_練習問題_
- a) 中銀カプセルタワービルの記事をもとに、次の問いに答えよ。
(i) このビルが完成したのは何年か。
(ii) 2本のコア部分に取り付けられたカプセルはいくつか。
(iii) このビルが解体されたのは何年か。
- b) 中銀カプセルタワービルの記事を、最後の文の後から書き進めよ。

_ページ本文_

丸い窓の付いた小さな箱が、何十個も積み重なっている。

そんな未来的な姿で世界的に知られた建築が、かつて東京・銀座にあった。

「中銀カプセルタワービル」である。

建築家・黒川紀章氏によって設計され、1972年に完成した。

しかし、これほど有名な建築であっても、2022年には解体された。

なぜ名建築がなくなったのか。

最終回では、中銀カプセルタワービルから「建物の寿命」と「不動産の価値」について考える。

中銀カプセルタワー

140個の「部屋」を取り付ける未来のマンション

中銀カプセルタワービルは、2本のコア部分に140個のカプセルを取り付けた集合住宅だった。

各カプセルは独立したユニットとしてつくられており、「古くなったカプセルを交換する」という発想が設計思想に組み込まれていた。

つまり建物全体を壊すのではなく、

古くなった部分を交換しながら使い続ける。

生物の「新陳代謝」のように都市や建築を更新していく「メタボリズム」という考えを象徴する建物だった。

現代でいうモジュール建築やユニット住宅を、半世紀以上前に本格的に実現しようとしていたのである。

しかしカプセル交換は一度も実現しなかった

構想は非常に未来的だった。

だが実際には、カプセル交換は一度も実施されなかった。

建物は時間とともに老朽化していく。

設備も古くなる。

そして集合住宅では、一人の所有者だけで建物全体を自由に変更できるわけではない。

ここに、マンションという不動産の難しさがある。

マンションは「自分の部屋だけ」の建物ではない

戸建て住宅なら、所有者自身が修理や建て替えを比較的判断しやすい。

しかしマンションには多数の所有者がいる。

それぞれ、

「できるだけ長く使いたい」

「大規模改修したい」

「売りたい」

「建て替えたい」

など、考え方が異なる可能性がある。

さらに大規模な工事には多額の費用が必要になる。

建築的には交換可能でも、実際の不動産としては費用や権利関係、合意形成という別の問題が存在するのである。

名建築なら資産価値は永遠なのか?

中銀カプセルタワービルは、国内だけでなく海外でも知られる建築だった。

それでも建物としては解体された。

ここから分かるのは、

「建築として価値があること」と「不動産として維持できること」は同じではない

ということである。

どれほど有名な建物でも、

修繕費、設備更新、管理、耐震性、所有者間の合意

といった現実的な問題から逃れることはできない。

一般の中古マンションでも同じだ。

「有名マンションだから安心」

「ヴィンテージマンションだから価値が落ちない」

と決めつけることはできない。

解体されたのに「カプセル」は生き続ける

ただし、中銀カプセルタワービルの物語は解体で終わっていない。

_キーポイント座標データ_

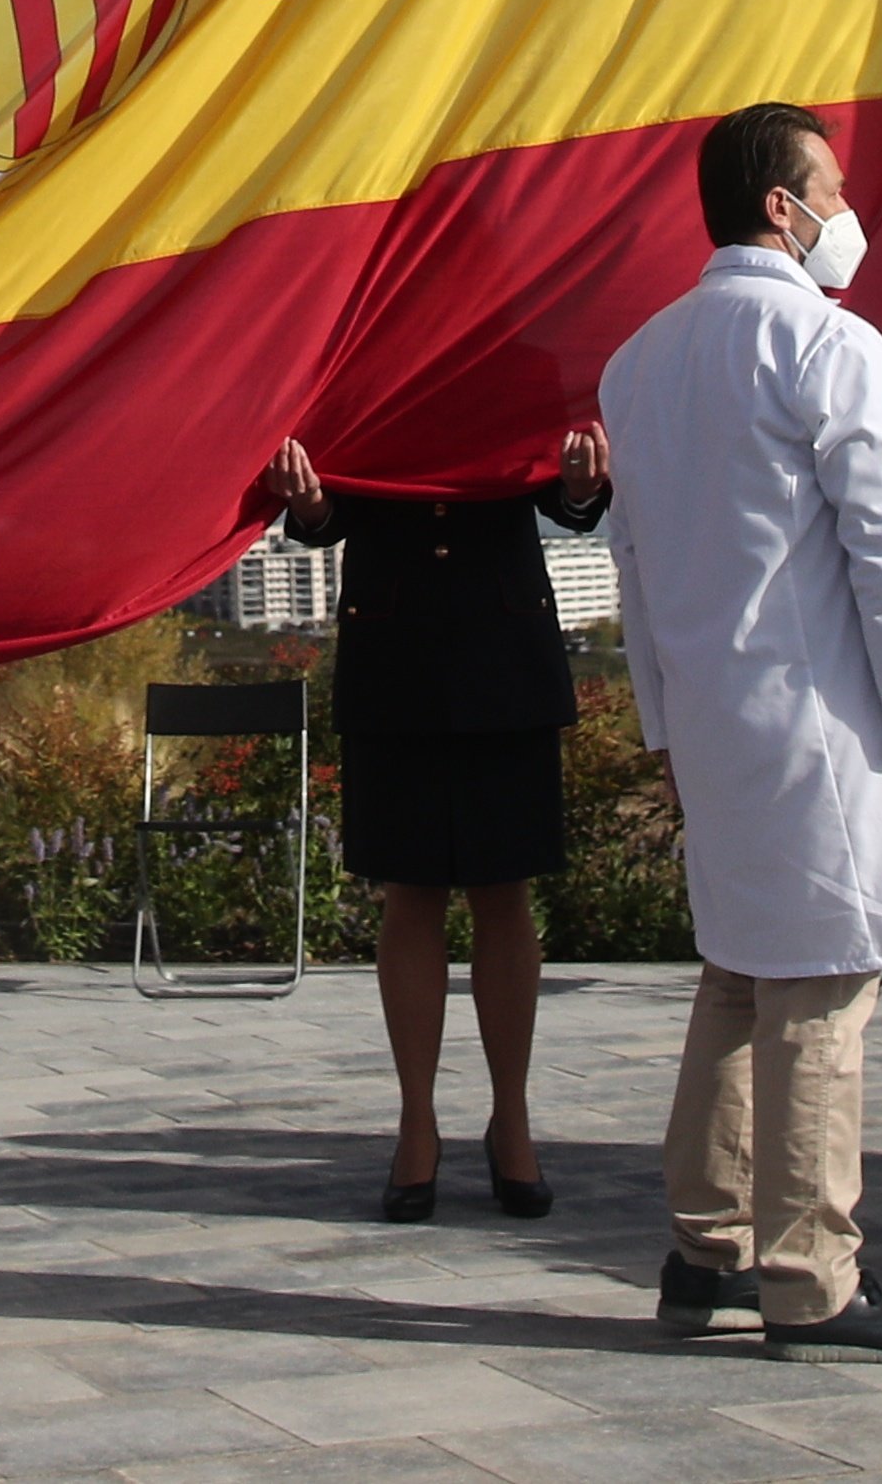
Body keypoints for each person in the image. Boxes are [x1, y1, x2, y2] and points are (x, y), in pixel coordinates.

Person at [599, 106, 882, 1366]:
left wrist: (662, 718)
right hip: (819, 723)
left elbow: (633, 564)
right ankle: (811, 1277)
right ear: (781, 206)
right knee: (817, 990)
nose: (843, 209)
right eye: (831, 187)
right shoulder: (826, 342)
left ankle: (703, 1252)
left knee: (742, 974)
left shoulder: (638, 360)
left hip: (712, 717)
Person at [264, 417, 609, 1221]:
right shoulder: (370, 347)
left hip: (505, 651)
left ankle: (511, 1122)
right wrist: (312, 503)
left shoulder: (522, 348)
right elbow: (326, 509)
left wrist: (581, 486)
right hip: (394, 654)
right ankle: (415, 1123)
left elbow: (568, 484)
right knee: (410, 891)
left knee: (503, 890)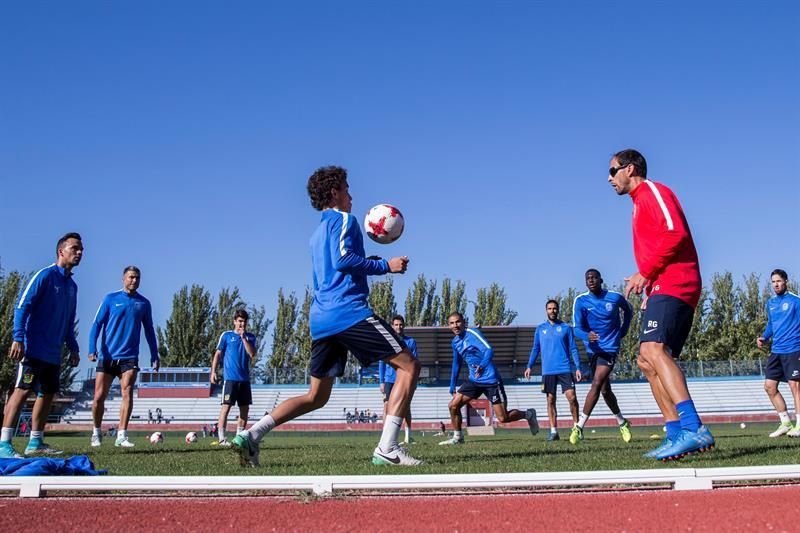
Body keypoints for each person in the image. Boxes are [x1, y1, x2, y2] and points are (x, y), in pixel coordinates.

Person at [233, 165, 422, 466]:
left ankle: (252, 434)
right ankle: (388, 448)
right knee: (409, 366)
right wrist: (387, 265)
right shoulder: (345, 219)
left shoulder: (317, 233)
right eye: (347, 188)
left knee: (316, 397)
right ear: (334, 192)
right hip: (348, 312)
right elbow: (344, 260)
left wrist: (369, 262)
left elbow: (336, 268)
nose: (351, 195)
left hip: (321, 319)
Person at [608, 148, 714, 460]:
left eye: (613, 170)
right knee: (646, 359)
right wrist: (649, 287)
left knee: (654, 351)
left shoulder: (653, 191)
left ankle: (694, 428)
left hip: (677, 280)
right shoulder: (637, 204)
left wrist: (646, 273)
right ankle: (675, 433)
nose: (609, 178)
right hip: (660, 285)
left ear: (629, 169)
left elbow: (675, 233)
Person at [1, 232, 82, 458]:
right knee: (22, 390)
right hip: (33, 349)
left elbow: (68, 319)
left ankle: (35, 442)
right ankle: (4, 443)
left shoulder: (72, 286)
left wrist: (73, 347)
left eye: (81, 250)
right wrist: (18, 337)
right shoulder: (44, 276)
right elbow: (22, 306)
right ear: (61, 251)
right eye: (74, 248)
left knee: (47, 394)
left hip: (53, 353)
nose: (79, 253)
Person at [440, 312, 538, 445]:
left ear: (464, 322)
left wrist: (482, 365)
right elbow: (456, 363)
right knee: (453, 405)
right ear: (448, 325)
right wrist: (452, 384)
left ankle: (528, 414)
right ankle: (458, 437)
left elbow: (489, 350)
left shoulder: (473, 334)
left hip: (491, 380)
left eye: (457, 322)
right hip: (474, 381)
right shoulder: (455, 342)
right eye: (452, 323)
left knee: (503, 418)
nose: (455, 325)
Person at [88, 265, 160, 448]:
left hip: (129, 357)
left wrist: (154, 354)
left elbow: (149, 330)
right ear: (123, 279)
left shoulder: (144, 303)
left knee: (127, 392)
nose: (134, 280)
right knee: (98, 397)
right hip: (107, 356)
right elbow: (96, 324)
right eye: (131, 277)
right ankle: (96, 432)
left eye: (137, 278)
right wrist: (92, 348)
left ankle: (121, 435)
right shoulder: (110, 299)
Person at [570, 268, 634, 444]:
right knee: (605, 390)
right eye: (588, 278)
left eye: (594, 277)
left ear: (601, 279)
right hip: (593, 350)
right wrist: (586, 336)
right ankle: (622, 423)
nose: (591, 280)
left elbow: (629, 310)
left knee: (596, 382)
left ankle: (579, 426)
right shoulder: (581, 301)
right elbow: (577, 328)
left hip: (610, 347)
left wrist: (624, 330)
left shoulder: (614, 297)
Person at [525, 300, 582, 441]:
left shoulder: (566, 328)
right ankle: (553, 431)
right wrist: (529, 366)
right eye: (550, 308)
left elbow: (573, 348)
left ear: (558, 310)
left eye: (555, 308)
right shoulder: (540, 329)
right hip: (548, 371)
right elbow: (535, 349)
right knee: (550, 400)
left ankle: (577, 428)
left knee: (572, 397)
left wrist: (578, 367)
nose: (552, 311)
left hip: (564, 368)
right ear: (546, 311)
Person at [758, 269, 800, 437]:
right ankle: (785, 423)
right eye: (773, 282)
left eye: (778, 281)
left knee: (795, 386)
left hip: (794, 349)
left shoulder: (796, 301)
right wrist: (764, 337)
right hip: (776, 350)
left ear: (786, 282)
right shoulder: (771, 303)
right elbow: (771, 324)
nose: (776, 284)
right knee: (769, 386)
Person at [211, 309, 257, 446]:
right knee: (226, 407)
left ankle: (239, 438)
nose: (242, 324)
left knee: (244, 409)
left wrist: (243, 338)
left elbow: (252, 354)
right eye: (240, 321)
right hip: (230, 379)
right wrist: (213, 371)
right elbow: (218, 354)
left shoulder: (251, 337)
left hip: (244, 380)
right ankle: (221, 438)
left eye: (244, 321)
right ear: (235, 321)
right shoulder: (226, 335)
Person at [379, 315, 419, 444]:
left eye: (400, 324)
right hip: (389, 379)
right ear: (392, 326)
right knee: (386, 406)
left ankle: (408, 435)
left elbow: (414, 362)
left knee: (406, 407)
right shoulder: (387, 341)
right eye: (396, 325)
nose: (398, 327)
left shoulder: (411, 342)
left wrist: (414, 380)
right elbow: (382, 363)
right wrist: (381, 381)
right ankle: (385, 436)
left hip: (404, 378)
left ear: (404, 326)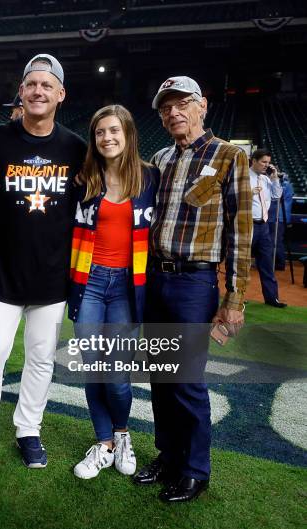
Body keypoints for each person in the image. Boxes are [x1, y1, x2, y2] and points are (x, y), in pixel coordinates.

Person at [0, 54, 87, 468]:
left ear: (60, 94)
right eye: (31, 84)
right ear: (21, 92)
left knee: (41, 358)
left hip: (52, 277)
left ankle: (29, 429)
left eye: (47, 85)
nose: (38, 91)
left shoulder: (75, 147)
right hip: (3, 273)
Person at [134, 76, 252, 502]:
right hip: (155, 277)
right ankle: (168, 456)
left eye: (182, 103)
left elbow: (241, 233)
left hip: (194, 281)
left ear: (202, 106)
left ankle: (195, 470)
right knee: (162, 377)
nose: (173, 112)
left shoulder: (229, 156)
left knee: (186, 380)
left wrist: (235, 298)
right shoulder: (159, 158)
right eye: (166, 107)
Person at [67, 105, 158, 479]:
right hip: (88, 282)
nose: (107, 137)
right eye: (100, 131)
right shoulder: (85, 178)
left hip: (127, 285)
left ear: (128, 134)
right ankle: (103, 442)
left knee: (117, 375)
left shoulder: (151, 178)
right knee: (94, 370)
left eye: (114, 131)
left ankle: (122, 434)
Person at [248, 149, 285, 307]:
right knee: (240, 265)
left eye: (268, 162)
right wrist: (248, 193)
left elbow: (277, 196)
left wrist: (275, 178)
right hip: (247, 225)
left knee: (267, 264)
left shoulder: (266, 179)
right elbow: (232, 198)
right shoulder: (243, 177)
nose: (266, 165)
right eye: (263, 162)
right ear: (253, 160)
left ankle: (272, 299)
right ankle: (235, 300)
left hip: (263, 227)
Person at [268, 174, 293, 271]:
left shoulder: (284, 184)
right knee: (275, 240)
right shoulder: (286, 183)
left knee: (276, 241)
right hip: (277, 216)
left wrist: (275, 180)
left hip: (278, 217)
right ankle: (276, 262)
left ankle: (278, 263)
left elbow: (277, 196)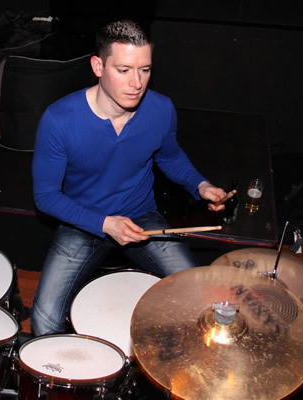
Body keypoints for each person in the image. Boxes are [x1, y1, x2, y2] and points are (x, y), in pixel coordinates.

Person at [30, 19, 226, 336]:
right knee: (45, 320)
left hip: (141, 218)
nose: (136, 83)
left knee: (200, 298)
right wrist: (105, 224)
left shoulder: (161, 109)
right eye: (123, 70)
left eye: (144, 70)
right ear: (98, 66)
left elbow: (170, 156)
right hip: (83, 220)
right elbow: (46, 197)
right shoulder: (59, 120)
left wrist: (200, 185)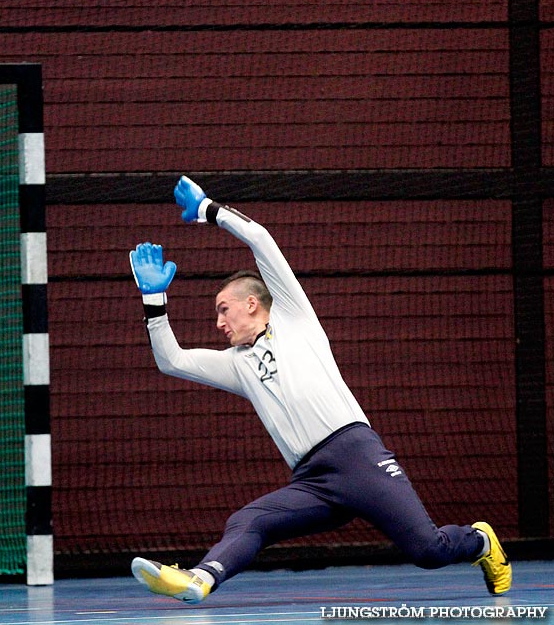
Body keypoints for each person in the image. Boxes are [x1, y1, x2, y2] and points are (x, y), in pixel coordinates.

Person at [128, 175, 512, 604]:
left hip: (358, 457)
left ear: (252, 303)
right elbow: (172, 360)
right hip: (313, 481)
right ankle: (199, 579)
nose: (219, 322)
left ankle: (480, 542)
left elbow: (260, 238)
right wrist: (154, 304)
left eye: (224, 309)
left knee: (428, 551)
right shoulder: (237, 365)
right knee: (249, 520)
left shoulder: (294, 318)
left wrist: (207, 210)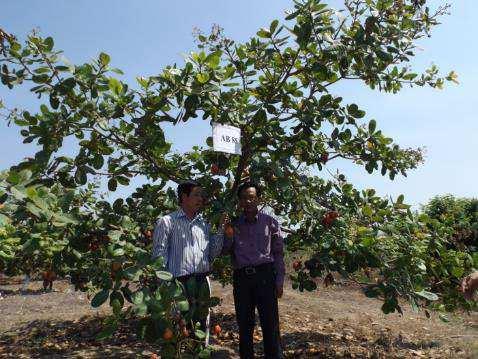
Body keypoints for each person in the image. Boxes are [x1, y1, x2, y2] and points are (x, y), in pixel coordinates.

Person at [152, 180, 226, 344]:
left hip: (201, 283)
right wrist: (166, 288)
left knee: (200, 330)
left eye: (202, 195)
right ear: (184, 197)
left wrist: (221, 228)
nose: (201, 199)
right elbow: (158, 257)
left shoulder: (204, 224)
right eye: (196, 195)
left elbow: (212, 254)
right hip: (178, 284)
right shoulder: (167, 222)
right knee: (179, 329)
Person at [223, 182, 285, 359]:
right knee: (244, 325)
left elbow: (278, 253)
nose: (248, 201)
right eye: (244, 198)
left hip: (265, 277)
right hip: (242, 279)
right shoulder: (233, 224)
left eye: (251, 197)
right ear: (239, 202)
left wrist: (279, 281)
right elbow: (225, 250)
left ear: (258, 199)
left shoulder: (270, 222)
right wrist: (226, 234)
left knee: (270, 325)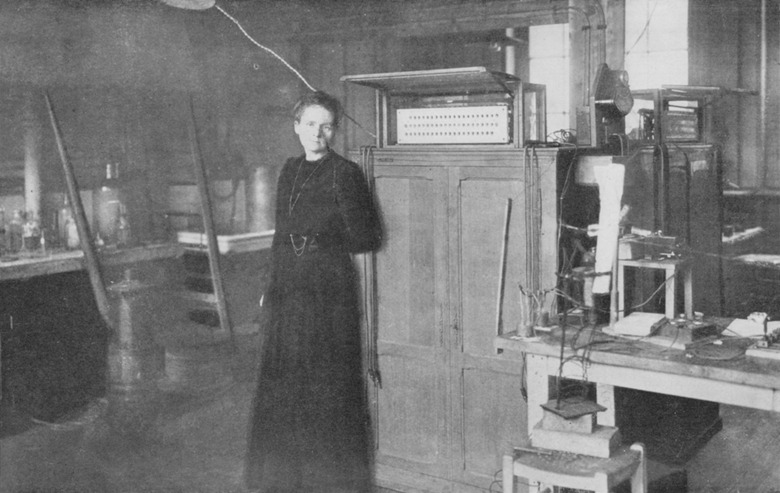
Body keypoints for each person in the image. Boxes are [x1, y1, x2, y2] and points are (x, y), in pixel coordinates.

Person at [245, 90, 382, 492]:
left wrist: (363, 309)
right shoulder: (289, 170)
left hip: (328, 291)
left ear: (335, 130)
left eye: (326, 126)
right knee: (285, 384)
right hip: (289, 288)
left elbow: (364, 243)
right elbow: (280, 234)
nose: (317, 133)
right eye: (309, 124)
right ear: (296, 127)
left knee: (326, 387)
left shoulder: (347, 174)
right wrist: (270, 286)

_解答_
- a)
(i) 1972年
(ii) 140個
(iii) 2022年

- b)
保存・再生プロジェクトによると、解体時に23個のカプセルが取り出され、修復された。

現在は美術館や商業施設での展示、宿泊施設やギャラリーなど、別の形で活用するプロジェクトが進められている。

これは非常に興味深い。

建物本体はなくなった。

しかし建物を構成していた「部屋」は、新しい場所へ移動して生き続けている。

まさに、黒川紀章氏らが唱えた「新陳代謝」という考え方が、当初とは違う形で実現しているようにも見える。

中古マンションを見るなら管理状態を見る

中銀カプセルタワービルほど特殊なケースでなくても、すべてのマンションは時間とともに古くなる。

だから中古マンションを選ぶときは築年数だけでなく、

長期修繕計画、修繕積立金、過去の大規模修繕、管理組合の運営状況

などを見る必要がある。

築30年でも適切に管理されているマンションもあれば、築年数が比較的浅くても管理上の問題を抱えているマンションもある。

建物の寿命は「築○年」と単純に決められるものではない。

不動産には二つの価値がある

中銀カプセルタワービルから見えてくるのは、不動産には大きく二つの価値があるということだ。

一つは、

使う不動産としての価値。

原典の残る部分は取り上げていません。